A knowledge graph is only useful when you can walk it: follow an entity to an event, an event to its cause, a cause to the entity behind it. Mine could not be walked, because the same real-world idea had been recorded under many different names. The numbers measured volume, not consistency.

The relation layer: how 360 labels became 80 canonical types

The relation types were the worst offender. Over 360 distinct labels had accumulated. The language model named the same structural idea differently depending on the article it was reading at the time. caused_by, is_caused_by, and was_caused_by were three labels for one relationship. triggers, trigger, and triggered_by were three more.

A graph with 360 relation types is not a knowledge graph. It is an expensive document store. So I stopped extracting and went backward. I mapped every relation type down to 80 canonical forms and renamed the edges, hundreds of them. The graph shrank in variety and became navigable for the first time.

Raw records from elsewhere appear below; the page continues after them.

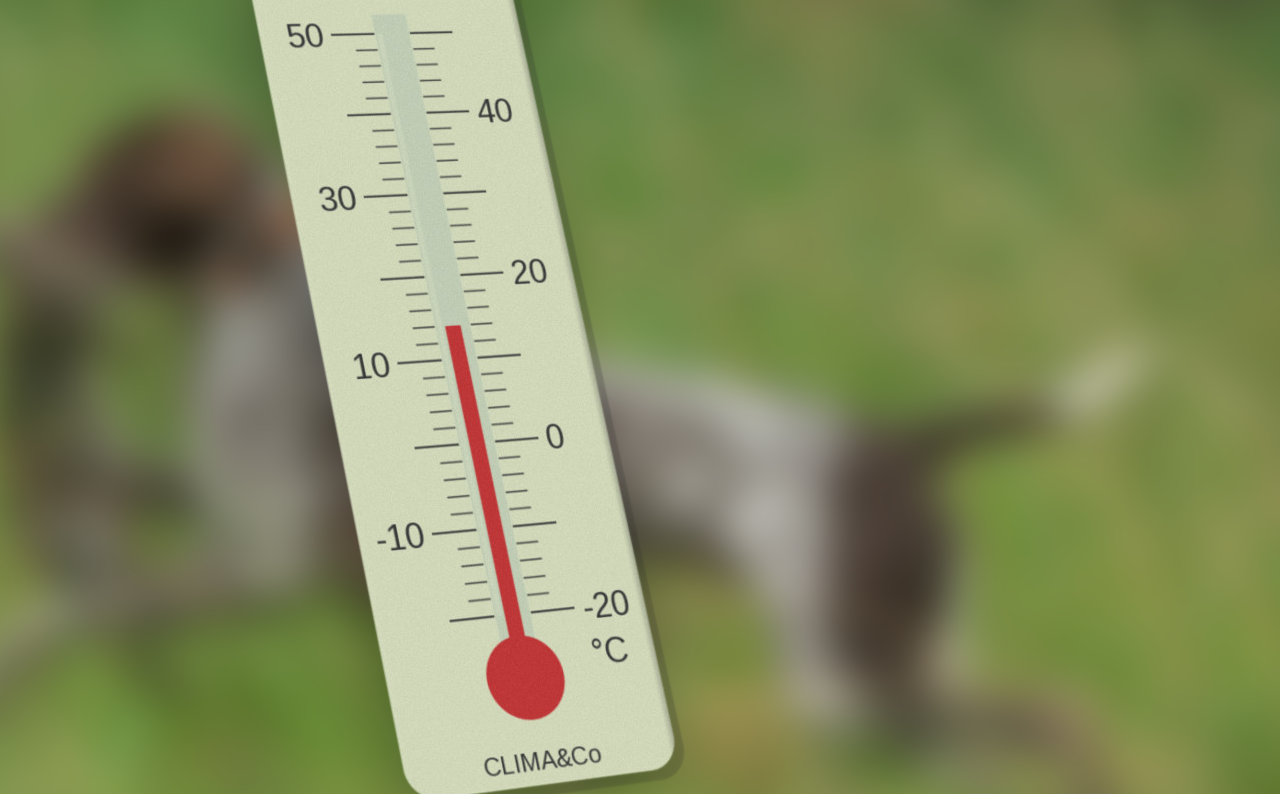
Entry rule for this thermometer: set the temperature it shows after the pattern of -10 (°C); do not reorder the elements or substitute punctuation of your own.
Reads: 14 (°C)
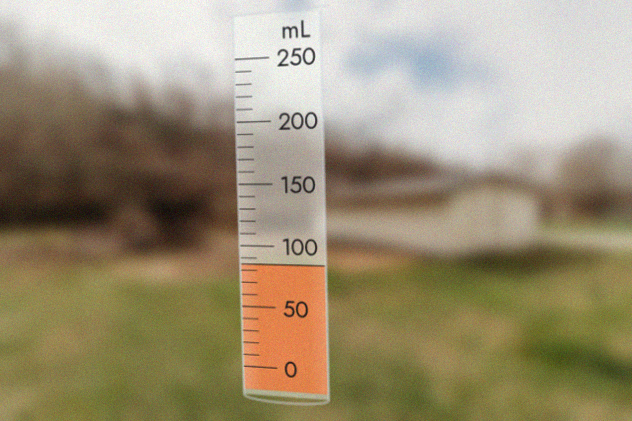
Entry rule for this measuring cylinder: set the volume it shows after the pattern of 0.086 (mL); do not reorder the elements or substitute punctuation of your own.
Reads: 85 (mL)
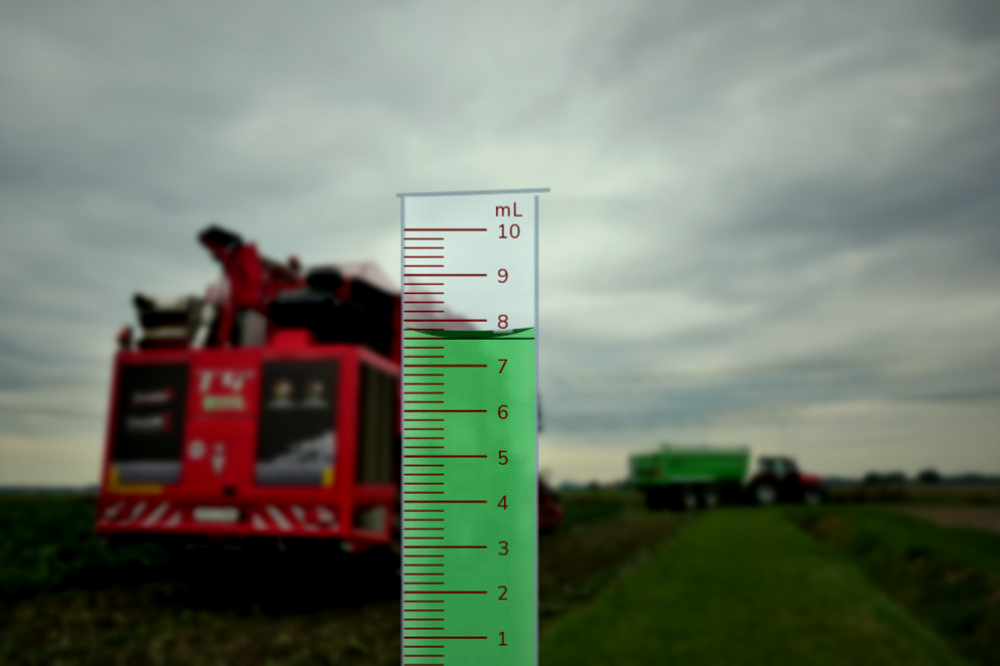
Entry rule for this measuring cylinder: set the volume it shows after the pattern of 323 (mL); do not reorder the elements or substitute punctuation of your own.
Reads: 7.6 (mL)
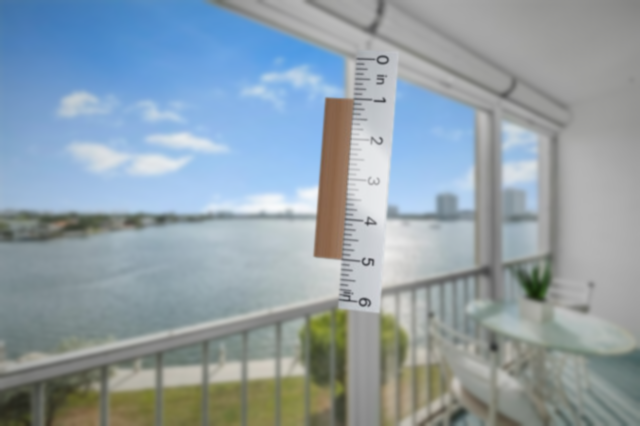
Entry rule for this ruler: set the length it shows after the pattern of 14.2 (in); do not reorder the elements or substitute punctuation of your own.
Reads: 4 (in)
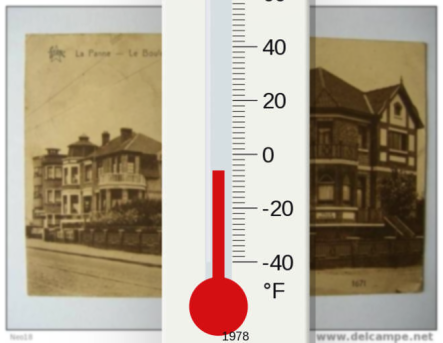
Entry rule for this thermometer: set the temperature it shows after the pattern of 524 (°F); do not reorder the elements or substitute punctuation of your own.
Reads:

The entity layer: why "aluminium" and "aluminum" break a causal chain

The entity layer had a different failure. "Aluminium", "aluminum", and "ALUMINUM" were three separate nodes with zero edges connecting them. A causal chain breaks cleanly at the first spelling inconsistency, because the graph does not know the three nodes are the same metal.

I merged the duplicates. I also fixed evidence substrings so each relation points back to the exact sentence that produced it, not a paraphrased approximation. Evidence that does not match its source is evidence you cannot trust later.

How do you stop the cleanup from happening twice?

Cleaning once is not enough if the next extraction run reinvents the mess. So I added validation that enforces the 80-type vocabulary at extraction time. New runs must use an existing canonical relation type instead of inventing a new label. The cleanup becomes a one-time cost, not a recurring tax.

Running the whole pipeline on local hardware

All of this ran on local hardware: an RTX 4090 and an AMD W6800, with Gemma and Qwen models handling the language work. There was no cloud bill for the extraction, the normalization, or the validation. For a one-person operation, owning the inference cost structure is what makes a daily Graph RAG pipeline affordable to run at all.

The lesson: plan for cleanup before extraction

If you are building Graph RAG, plan for the cleanup phase before you start the extraction phase. The language model will produce plausible output. The graph will look dense. The counts will feel satisfying. None of that means the graph is usable.

A knowledge graph becomes useful only when the entity and relation layers are consistent enough to walk. In my case, extraction took days and normalization took weeks. The seed graph for 2asy.ai now runs causal-chain queries against 80 canonical relation types, with every edge linked back to its source sentence.